→ **What is being asked**: Repeat the text of each row, replacing every "advertenties" with "reclames" and keeping everything else unchanged. Leave the pictures out of your answer.

→ **Dataset entries**:

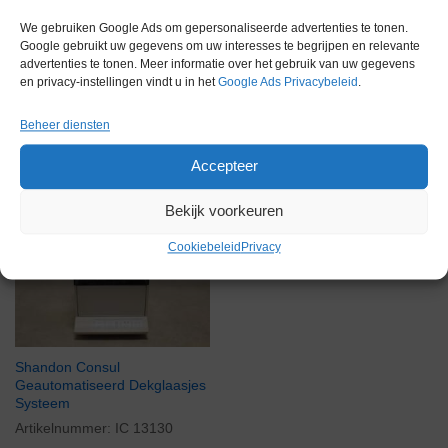
We gebruiken Google Ads om gepersonaliseerde advertenties te tonen.
Google gebruikt uw gegevens om uw interesses te begrijpen en relevante
advertenties te tonen. Meer informatie over het gebruik van uw gegevens
en privacy-instellingen vindt u in het
Google Ads Privacybeleid
.
Beheer diensten
Gerelateerde producten
Accepteer
Bekijk voorkeuren
Voorraad
Cookiebeleid
Privacy
Shandon Consul
Geautomatiseerd Dekglaasjes
Systeem
Artikelnummer:
IC 13130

→ **Answer box**:
We gebruiken Google Ads om gepersonaliseerde reclames te tonen.
Google gebruikt uw gegevens om uw interesses te begrijpen en relevante
reclames te tonen. Meer informatie over het gebruik van uw gegevens
en privacy-instellingen vindt u in het
Google Ads Privacybeleid
.
Beheer diensten
Gerelateerde producten
Accepteer
Bekijk voorkeuren
Voorraad
Cookiebeleid
Privacy
Shandon Consul
Geautomatiseerd Dekglaasjes
Systeem
Artikelnummer:
IC 13130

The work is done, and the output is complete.